In CrossFit workouts and other high intensity athletic training situations, trainers and athletes joke about entering the ‘pain cave,’ that place where it it just too hard to go on, where you want to set down the damn kettlebell/barbell/dumbbell, drop off the bar, walk off the field, never come back to the gym/track/weightroom.

Similarly, there’s a hurt cave. This is the cave you enter when you feel rejected—personally, professionally, publicly, privately. This hurt cave is a relative of the pain cave: you just want to give up on the thing that rejected you. You want to never again pitch another idea, ask for something you want, open up to someone. You thought you wanted to be vulnerable and take risks, but when you’re in the hurt cave, all you feel is rejection and it HURTS. It hurts too much to ever imagine feeling it again.

In the pain cave, you fight: maybe you do set down the kettlebell, but you pick it back up again. You keep moving, keep counting reps. You reached the lowest low of the workout, and now you’ll claw your way out of the pain cave and into the light. You’re done working out. You’re tired, proud, and best of all stronger—physically and mentally. Even knowing the pain cave is coming, you go to the gym the next day. The accomplishment of growth is worth the pain cave.

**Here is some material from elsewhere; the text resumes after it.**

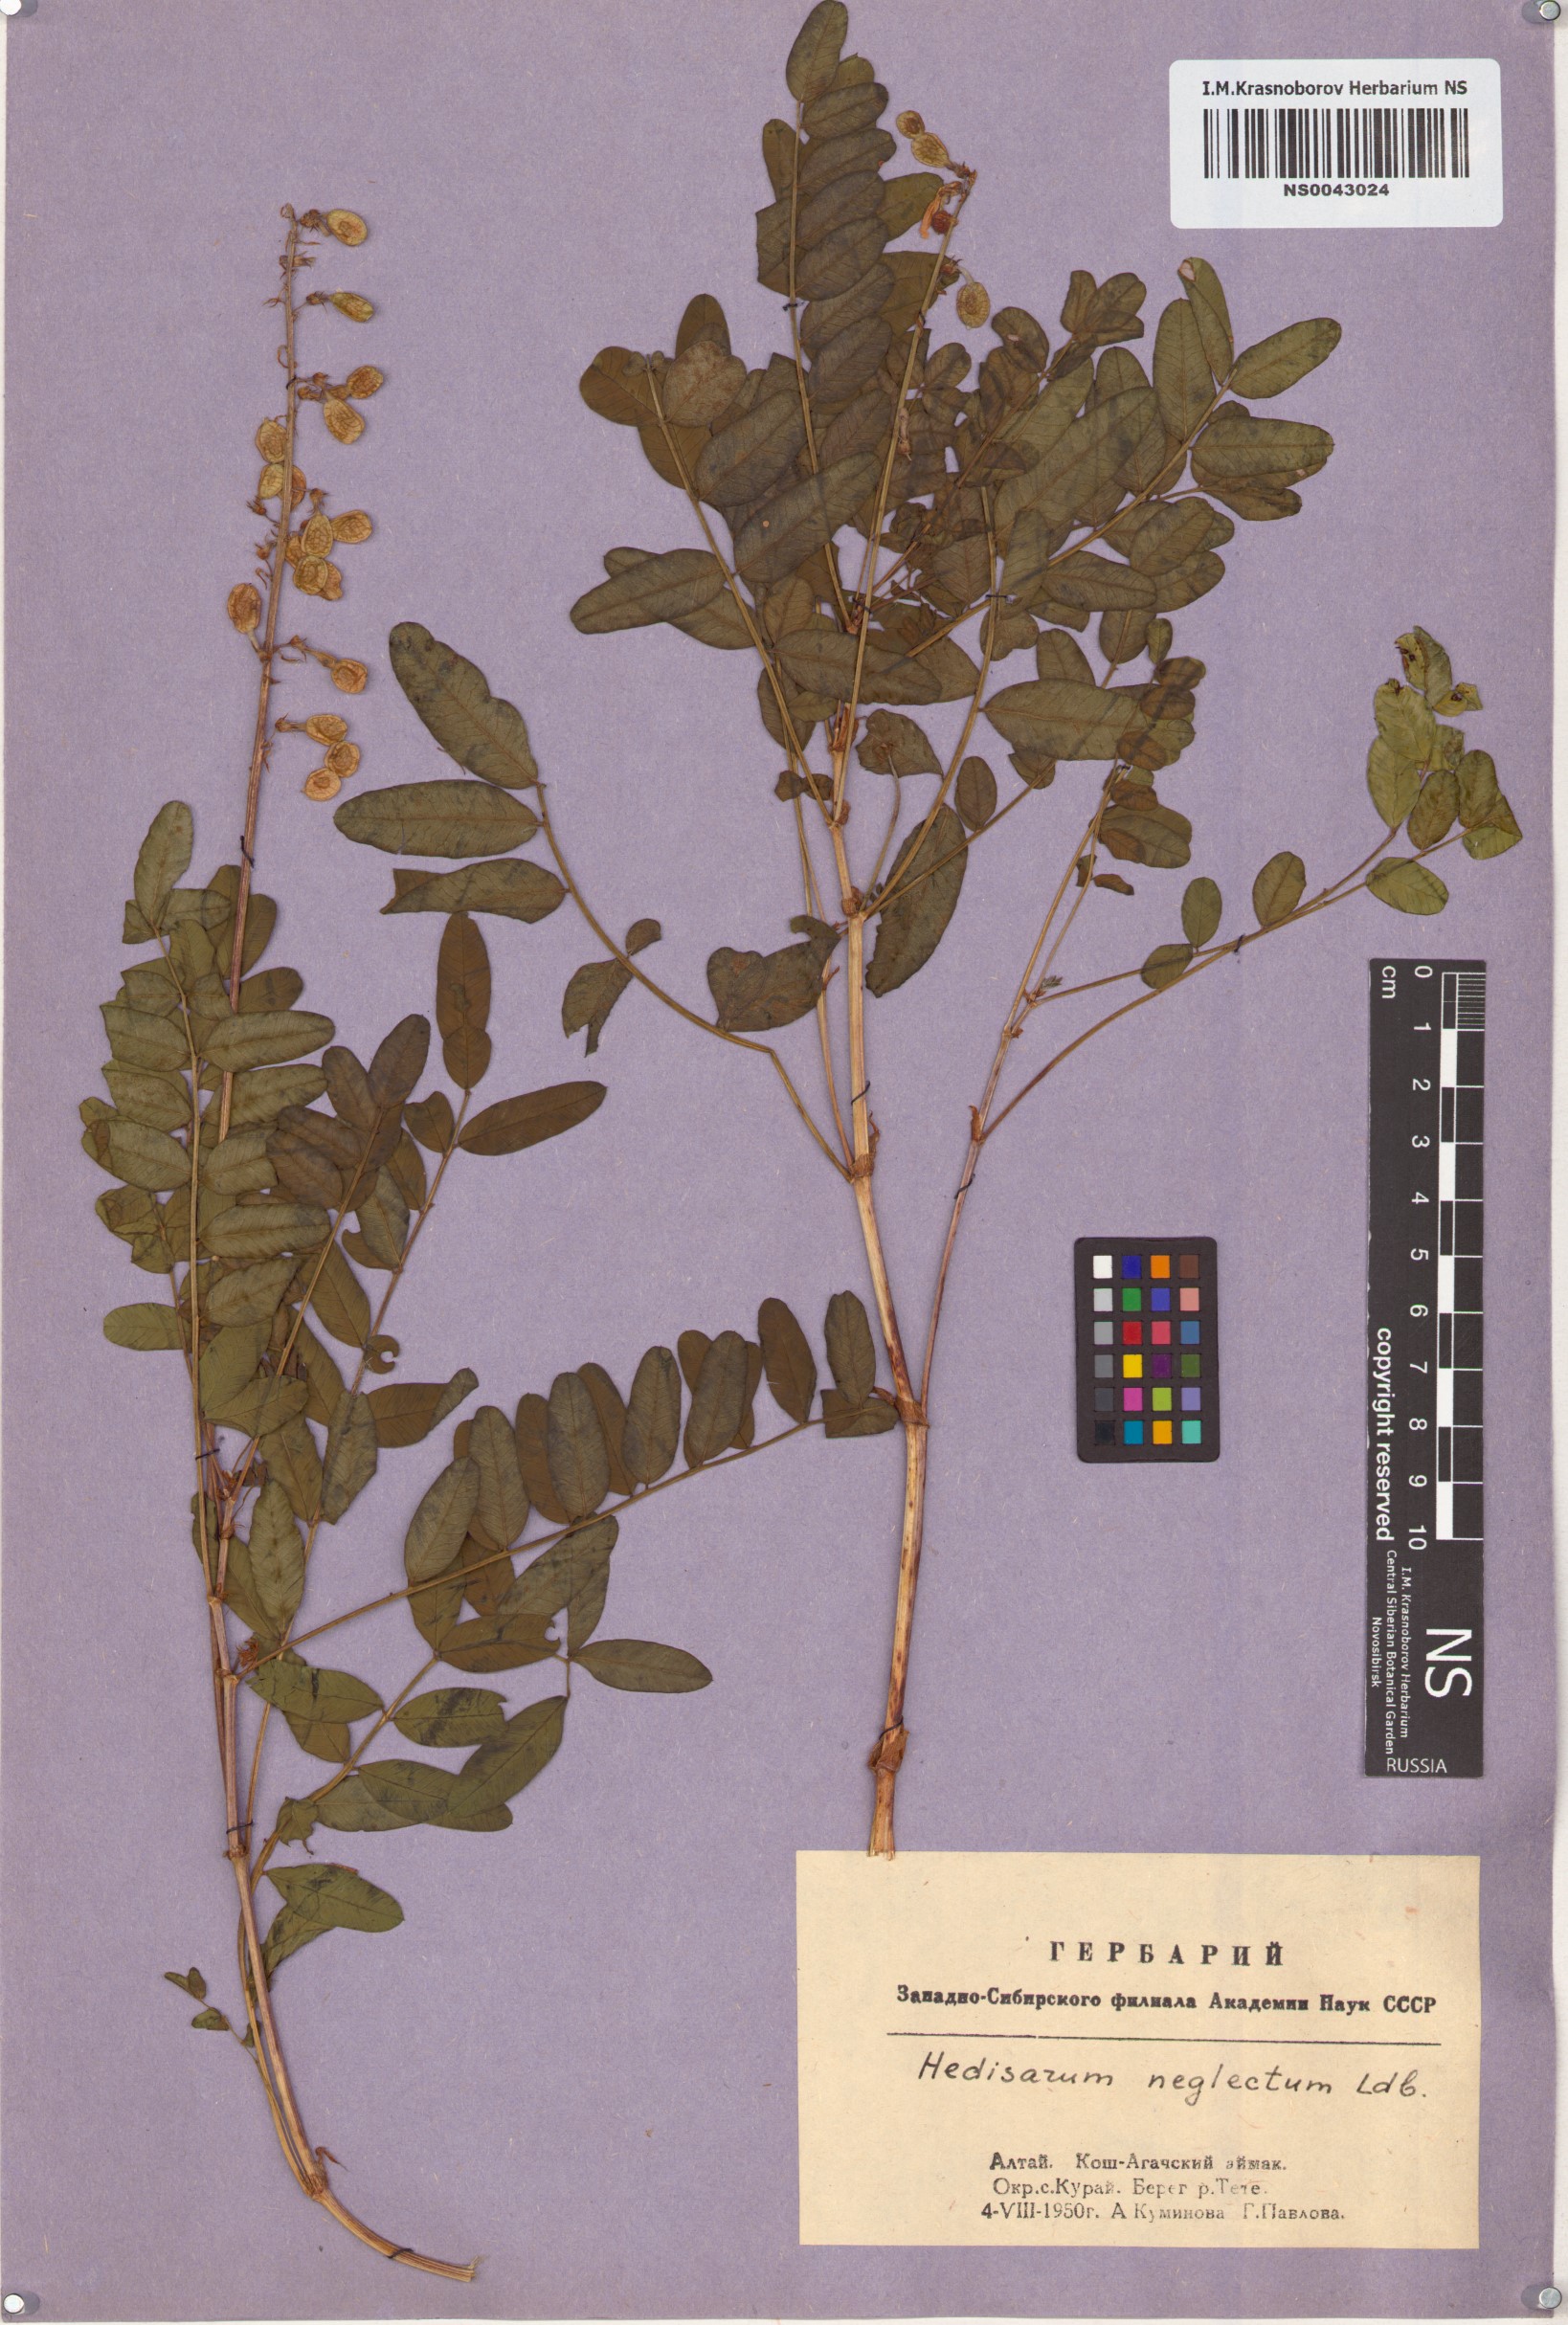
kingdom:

Likewise, knowing you will have to enter the hurt cave time and time again doesn’t mean you will give up on vulnerability.  The accomplishment of being vulnerable—of wanting something, of trusting someone, of believing in yourself or the idea or the person—is worth the hurt cave. Even knowing the hurt cave is coming, you put yourself out there the next day. The growth, the chance, and the eventual success are worth the hurt cave.

Because the pain cave is just a pit stop on the road to health, fitness, and confidence.

And the hurt cave is just a pit stop on the road to health, happiness, and confidence.